It remains a great challenge for aqueous zinc-ion batteries to work at subzero temperatures, since the water in aqueous electrolytes would freeze and inhibit the transportation of electrolyte ions, inevitably leading to performance deterioration. In this work, we propose an anti-freezing gel electrolyte that contains polyacrylamide, graphene oxide, and ethylene glycol. The graphene oxide can not only enhance the mechanical properties of gel electrolyte but also help construct a three-dimensional macroporous network that facilitates ionic transport, while the ethylene glycol can improve freezing resistance. Due to the synergistic effect, the gel electrolyte exhibits high ionic conductivity (e.g., 14.9 mS cm⁻¹ at −20 °C) and good mechanical properties in comparison with neat polyacrylamide gel electrolyte. Benefiting from that, the assembled flexible quasi-solid-state Zn-MnO₂ battery exhibits good electrochemical durability and superior tolerance to extreme working conditions. This work provides new perspectives to develop flexible electrochemical energy storage devices with great environmental adaptability.

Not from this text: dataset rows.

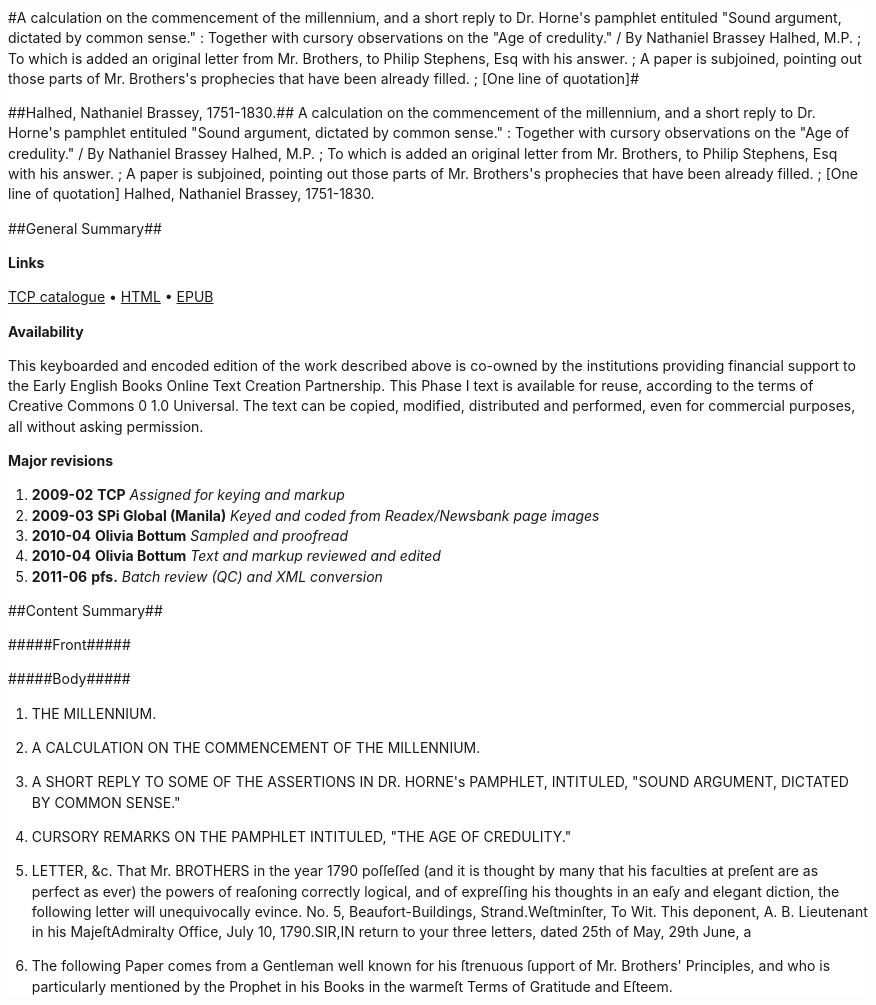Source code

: #A calculation on the commencement of the millennium, and a short reply to Dr. Horne's pamphlet entituled "Sound argument, dictated by common sense." : Together with cursory observations on the "Age of credulity." / By Nathaniel Brassey Halhed, M.P. ; To which is added an original letter from Mr. Brothers, to Philip Stephens, Esq with his answer. ; A paper is subjoined, pointing out those parts of Mr. Brothers's prophecies that have been already filled. ; [One line of quotation]#

##Halhed, Nathaniel Brassey, 1751-1830.##
A calculation on the commencement of the millennium, and a short reply to Dr. Horne's pamphlet entituled "Sound argument, dictated by common sense." : Together with cursory observations on the "Age of credulity." / By Nathaniel Brassey Halhed, M.P. ; To which is added an original letter from Mr. Brothers, to Philip Stephens, Esq with his answer. ; A paper is subjoined, pointing out those parts of Mr. Brothers's prophecies that have been already filled. ; [One line of quotation]
Halhed, Nathaniel Brassey, 1751-1830.

##General Summary##

**Links**

[TCP catalogue](http://www.ota.ox.ac.uk/tcp/)  • 
[HTML](http://tei.it.ox.ac.uk/tcp/Texts-HTML/free/N21/N21861.html)  • 
[EPUB](http://tei.it.ox.ac.uk/tcp/Texts-EPUB/free/N21/N21861.epub)

**Availability**

This keyboarded and encoded edition of the
	       work described above is co-owned by the institutions
	       providing financial support to the Early English Books
	       Online Text Creation Partnership. This Phase I text is
	       available for reuse, according to the terms of Creative
	       Commons 0 1.0 Universal. The text can be copied,
	       modified, distributed and performed, even for
	       commercial purposes, all without asking permission.

**Major revisions**

1. __2009-02__ __TCP__ *Assigned for keying and markup*
1. __2009-03__ __SPi Global (Manila)__ *Keyed and coded from Readex/Newsbank page images*
1. __2010-04__ __Olivia Bottum__ *Sampled and proofread*
1. __2010-04__ __Olivia Bottum__ *Text and markup reviewed and edited*
1. __2011-06__ __pfs.__ *Batch review (QC) and XML conversion*

##Content Summary##

#####Front#####

#####Body#####

1. THE MILLENNIUM.

1. A CALCULATION ON THE COMMENCEMENT OF THE MILLENNIUM.

1. A SHORT REPLY TO SOME OF THE ASSERTIONS IN DR. HORNE's PAMPHLET, INTITULED, "SOUND ARGUMENT, DICTATED BY COMMON SENSE."

1. CURSORY REMARKS ON THE PAMPHLET INTITULED, "THE AGE OF CREDULITY."

1. LETTER, &c. That Mr. BROTHERS in the year 1790 poſſeſſed (and it is thought by many that his faculties at preſent are as perfect as ever) the powers of reaſoning correctly logical, and of expreſſing his thoughts in an eaſy and elegant diction, the following letter will unequivocally evince.
No. 5, Beaufort-Buildings, Strand.Weſtminſter, To Wit. This deponent, A. B. Lieutenant in his MajeſtAdmiralty Office,
July 10, 1790.SIR,IN return to your three letters, dated 25th of May, 29th June, a
1. The following Paper comes from a Gentleman well known for his ſtrenuous ſupport of Mr. Brothers' Principles, and who is particularly mentioned by the Prophet in his Books in the warmeſt Terms of Gratitude and Eſteem.

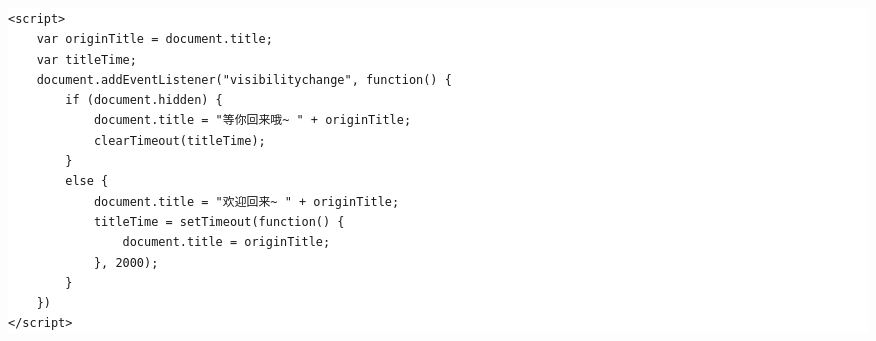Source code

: </script>

    <script>
        var originTitle = document.title;
        var titleTime;
        document.addEventListener("visibilitychange", function() {
            if (document.hidden) {
                document.title = "等你回来哦~ " + originTitle;
                clearTimeout(titleTime);
            }
            else {
                document.title = "欢迎回来~ " + originTitle;
                titleTime = setTimeout(function() {
                    document.title = originTitle;
                }, 2000);
            }
        })
    </script>

<script async src="https://dn-lbstatics.qbox.me/busuanzi/2.3/busuanzi.pure.mini.js">
</script>
  </div>
  
  
  <iframe id="muzik" style="position: fixed;top: 0;left: 0;" frameborder="no" border="0" marginwidth="0" marginheight="0" width=300 height=86 src="http://music.163.com/outchain/player?type=2&id=28949906&auto=0&height=66"></iframe>
</body>
<style>
@media screen and (max-width:800px){
      #muzik{
    display:none
  }
}
</style>
</html>

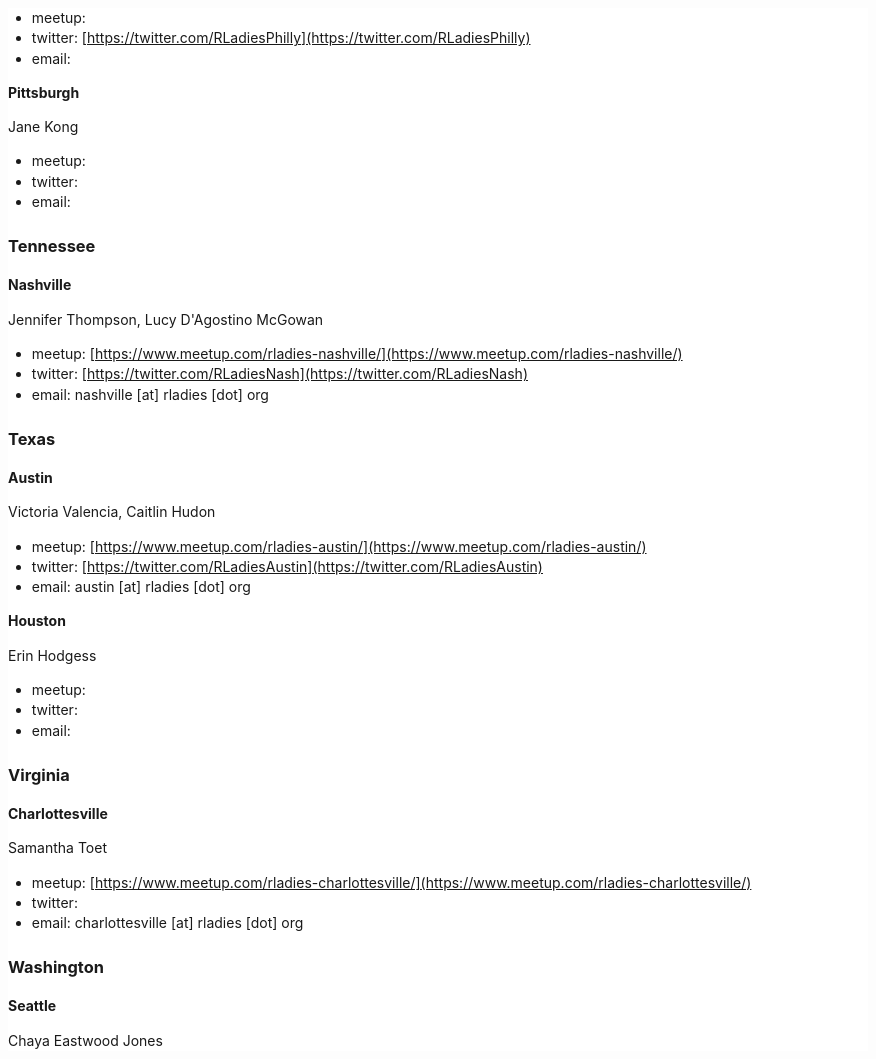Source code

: - meetup:
- twitter: [https://twitter.com/RLadiesPhilly](https://twitter.com/RLadiesPhilly)
- email:

**Pittsburgh**

Jane Kong

- meetup:
- twitter:
- email:


### Tennessee 

**Nashville**

Jennifer Thompson, Lucy D'Agostino McGowan

- meetup: [https://www.meetup.com/rladies-nashville/](https://www.meetup.com/rladies-nashville/)
- twitter: [https://twitter.com/RLadiesNash](https://twitter.com/RLadiesNash)
- email: nashville [at] rladies [dot] org


### Texas

**Austin**

Victoria Valencia, Caitlin Hudon

- meetup: [https://www.meetup.com/rladies-austin/](https://www.meetup.com/rladies-austin/)
- twitter: [https://twitter.com/RLadiesAustin](https://twitter.com/RLadiesAustin)
- email: austin [at] rladies [dot] org

**Houston**

Erin Hodgess

- meetup:
- twitter:
- email:


### Virginia

**Charlottesville**

Samantha Toet

- meetup: [https://www.meetup.com/rladies-charlottesville/](https://www.meetup.com/rladies-charlottesville/)
- twitter: 
- email: charlottesville [at] rladies [dot] org


### Washington

**Seattle**

Chaya Eastwood Jones
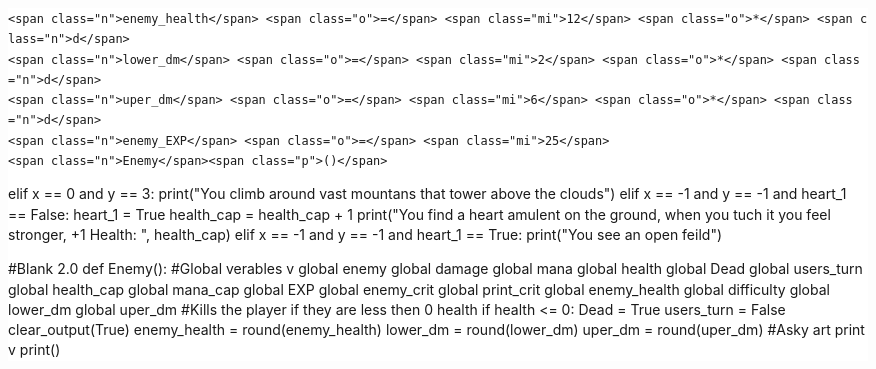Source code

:     <span class="n">enemy_health</span> <span class="o">=</span> <span class="mi">12</span> <span class="o">*</span> <span class="n">d</span>
    <span class="n">lower_dm</span> <span class="o">=</span> <span class="mi">2</span> <span class="o">*</span> <span class="n">d</span>
    <span class="n">uper_dm</span> <span class="o">=</span> <span class="mi">6</span> <span class="o">*</span> <span class="n">d</span>
    <span class="n">enemy_EXP</span> <span class="o">=</span> <span class="mi">25</span>
    <span class="n">Enemy</span><span class="p">()</span>
  <span class="k">elif</span> <span class="n">x</span> <span class="o">==</span> <span class="mi">0</span> <span class="ow">and</span> <span class="n">y</span> <span class="o">==</span> <span class="mi">3</span><span class="p">:</span>
    <span class="nb">print</span><span class="p">(</span><span class="s2">&quot;You climb around vast mountans that tower above the clouds&quot;</span><span class="p">)</span>
  <span class="k">elif</span> <span class="n">x</span> <span class="o">==</span> <span class="o">-</span><span class="mi">1</span> <span class="ow">and</span> <span class="n">y</span> <span class="o">==</span> <span class="o">-</span><span class="mi">1</span> <span class="ow">and</span> <span class="n">heart_1</span> <span class="o">==</span> <span class="kc">False</span><span class="p">:</span>
    <span class="n">heart_1</span> <span class="o">=</span> <span class="kc">True</span>
    <span class="n">health_cap</span> <span class="o">=</span> <span class="n">health_cap</span> <span class="o">+</span> <span class="mi">1</span>
    <span class="nb">print</span><span class="p">(</span><span class="s2">&quot;You find a heart amulent on the ground, when you tuch it you feel stronger, +1 Health: &quot;</span><span class="p">,</span> <span class="n">health_cap</span><span class="p">)</span>
  <span class="k">elif</span> <span class="n">x</span> <span class="o">==</span> <span class="o">-</span><span class="mi">1</span> <span class="ow">and</span> <span class="n">y</span> <span class="o">==</span> <span class="o">-</span><span class="mi">1</span> <span class="ow">and</span> <span class="n">heart_1</span> <span class="o">==</span> <span class="kc">True</span><span class="p">:</span>
    <span class="nb">print</span><span class="p">(</span><span class="s2">&quot;You see an open feild&quot;</span><span class="p">)</span>


    
<span class="c1">#Blank 2.0</span>
<span class="k">def</span> <span class="nf">Enemy</span><span class="p">():</span>
  <span class="c1">#Global verables v</span>
  <span class="k">global</span> <span class="n">enemy</span>
  <span class="k">global</span> <span class="n">damage</span>
  <span class="k">global</span> <span class="n">mana</span>
  <span class="k">global</span> <span class="n">health</span>
  <span class="k">global</span> <span class="n">Dead</span>
  <span class="k">global</span> <span class="n">users_turn</span>
  <span class="k">global</span> <span class="n">health_cap</span>
  <span class="k">global</span> <span class="n">mana_cap</span>
  <span class="k">global</span> <span class="n">EXP</span>
  <span class="k">global</span> <span class="n">enemy_crit</span>
  <span class="k">global</span> <span class="n">print_crit</span>
  <span class="k">global</span> <span class="n">enemy_health</span>
  <span class="k">global</span> <span class="n">difficulty</span>
  <span class="k">global</span> <span class="n">lower_dm</span>
  <span class="k">global</span> <span class="n">uper_dm</span>
  <span class="c1">#Kills the player if they are less then 0 health</span>
  <span class="k">if</span> <span class="n">health</span> <span class="o">&lt;=</span> <span class="mi">0</span><span class="p">:</span>
      <span class="n">Dead</span> <span class="o">=</span> <span class="kc">True</span>
      <span class="n">users_turn</span> <span class="o">=</span> <span class="kc">False</span>
  <span class="n">clear_output</span><span class="p">(</span><span class="kc">True</span><span class="p">)</span>
  <span class="n">enemy_health</span> <span class="o">=</span> <span class="nb">round</span><span class="p">(</span><span class="n">enemy_health</span><span class="p">)</span>
  <span class="n">lower_dm</span> <span class="o">=</span> <span class="nb">round</span><span class="p">(</span><span class="n">lower_dm</span><span class="p">)</span>
  <span class="n">uper_dm</span> <span class="o">=</span> <span class="nb">round</span><span class="p">(</span><span class="n">uper_dm</span><span class="p">)</span>
  <span class="c1">#Asky art print v</span>
  <span class="nb">print</span><span class="p">()</span>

水性锌离子电池在零下温度下工作仍然是一个巨大的挑战，因为水性电解质中的水会冻结并抑制电解质离子的传输，不可避免地导致性能恶化。在这项工作中，我们提出了一种含有聚丙烯酰胺、氧化石墨烯和乙二醇的防冻凝胶电解质。氧化石墨烯不仅可以增强凝胶电解质的机械性能，还可以帮助构建有利于离子传输的三维大孔网络，而乙二醇可以提高抗冻性。由于协同效应，与纯聚丙烯酰胺凝胶电解质相比，凝胶电解质表现出高离子电导率（例如，-20℃下为14.9 mS cm ^{-1 ）和良好的机械性能。}受益于此，组装的柔性准固态Zn-MnO ₂电池表现出良好的电化学耐久性和对极端工作条件的优异耐受性。这项工作为开发具有良好环境适应性的柔性电化学储能装置提供了新的视角。